ENUNCIADO DEL EJERCICIO: Enumere todo lo que, según el texto sobre Punta Brava, la investigación fue abriendo aunque se centra en el turismo.

TEXTO PROPORCIONADO:
=-=-=-=-=

Ya no podía hacer mi etnografía de Punta Brava. Pero eso no me desanimó, sino que me empujó a un nuevo experimento que es Brava está la punta. Y esto es lo primero que hay que entender de este trabajo: esta no es una etnografía sobre Punta Brava, el barrio y su gente. No es un estudio intensivo con entrevistas estructuradas, basado a su vez en datos y archivos históricos (faltarán lógicamente muchos detalles precisos y numerosos testimonios de esta historia que queda abierta, amén de haberme subido a los hombros de aquellas personas que pacientemente han trabajado en la documentación de las vivencias de Punta Brava). Este estudio es más bien una etnografía desde Punta Brava, desde el choque, desde el cruce maldito de cables y entre chispazos que te dejan seco. Aunque se centra en el turismo, o en la ausencia de turismo en esos tiempos de confinamiento, la investigación fue abriendo otros frentes, otras memorias y otros conjuros que estaban ahí, contemplando toda una violencia que no puede narrarse “del todo”.

=-=-=-=-=

DATOS:
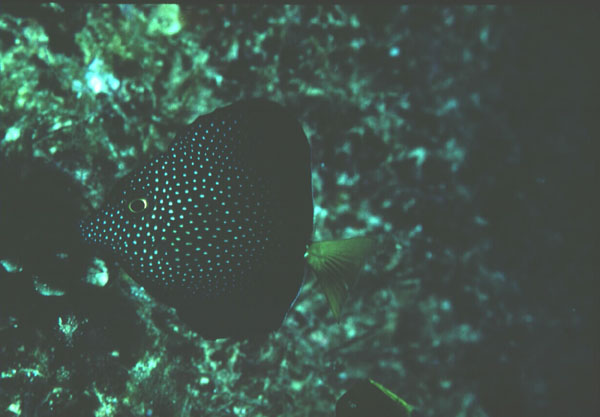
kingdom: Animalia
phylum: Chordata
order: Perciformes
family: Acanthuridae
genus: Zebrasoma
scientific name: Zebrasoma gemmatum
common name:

=-=-=-=-=

RESPUESTA DEL EJERCICIO:
- Otros frentes
- Otras memorias
- Otros conjuros